Originally published at: Otto Aerospace Touts AI Aircraft Design Tool - AVweb
Otto Aerospace leverages AI aircraft design in attempt to cut design time, enhance efficiency and lower emissions.
The AI generated video is really cool looking but the reality is that maintaining laminar flow over large aircraft surfaces at speeds in excess of 200 mph is extremely difficult even without windows in the aircraft. The the science and engineering on this topic has been well established for years and without active boundary layer control systems it is not practical. Even with them it is cost prohibitive. If you don’t want to do the research, at least do a little critical thinking here. The airlines go nuts if they can save 5% on their fuel costs. If an aircraft manufacturer could build an airliner that would save double that they would dominate the industry and sell planes faster than they could build them. Also note that the Celera 500 fell far short of its performance goals and never came close to being certified.
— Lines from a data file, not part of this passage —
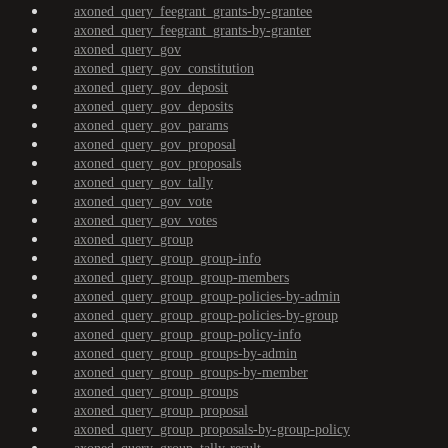
axoned_query_feegrant_grants-by-grantee
axoned_query_feegrant_grants-by-granter
axoned_query_gov
axoned_query_gov_constitution
axoned_query_gov_deposit
axoned_query_gov_deposits
axoned_query_gov_params
axoned_query_gov_proposal
axoned_query_gov_proposals
axoned_query_gov_tally
axoned_query_gov_vote
axoned_query_gov_votes
axoned_query_group
axoned_query_group_group-info
axoned_query_group_group-members
axoned_query_group_group-policies-by-admin
axoned_query_group_group-policies-by-group
axoned_query_group_group-policy-info
axoned_query_group_groups-by-admin
axoned_query_group_groups-by-member
axoned_query_group_groups
axoned_query_group_proposal
axoned_query_group_proposals-by-group-policy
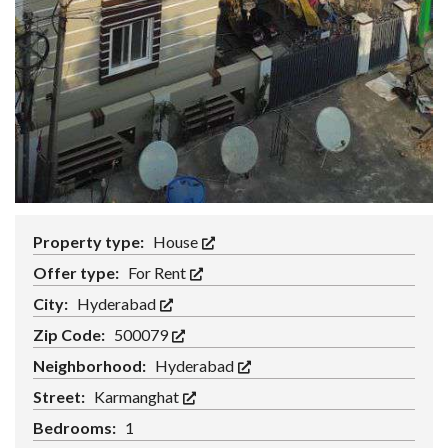
Property type:
House
Offer type:
For Rent
City:
Hyderabad
Zip Code:
500079
Neighborhood:
Hyderabad
Street:
Karmanghat
Bedrooms:
1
I don’t know why I am even bothering to write this. Few people these days care about science, engineering, and facts.
Agree completely… thank you for adding science based sanity.
I guess I was wrong, some people do care about science, engineering, and facts. Thank you sir for your comment.
If people have stopped caring about science, engineering and facts, it may be because of what passes for S, E & F these days. The internet was supposed to be the information highway that would bring information to all people, elevating the knowledge of humans to unprecedented levels. Sadly, it wasn’t designed to distribute only valid and true information, nor is there any way for the novice to detect fact from fiction. Add in the human tendency to get an ego boost from publicly showing that they are informed and therefore above reproach and the pretended competence emerges, protected by the anonymity inherent in the internet. Thus one can pretend to be an expert for a while, dispensing techno-nonsense to people who can’t discern its fallacies and swallow it up—hook, line and sinker—then disappear when someone reveals them to be a fraud and reappear under a new alias for round two, three, four, … that ego boost can be addictive.
If the books and magazines that substantially helped educate me in various aspects of aviation in my youth were similarly lacking in assumable authenticity and validity I can’t imagine what I would have done or become. The human brain has no capacity to deliberately forget anything and deliberately educating others (especially young enthusiasts) with false information to pretend competence for an ego boost should be criminal.
That is why I dread the growing reliance on AI to perform safety/reliability-sensitive work… who knows what info it was raised on or what it will feed itself when it matures. Tasking humans to keep an eye on it won’t work just as it hasn’t worked for monitoring autonomous vehicles. Humans don’t take kindly to just watching someone or something do anything, especially if the performance is generally excellent; they read a book while the car drives into pedestrians or fall asleep while the autopilot flies the airplane past the destination.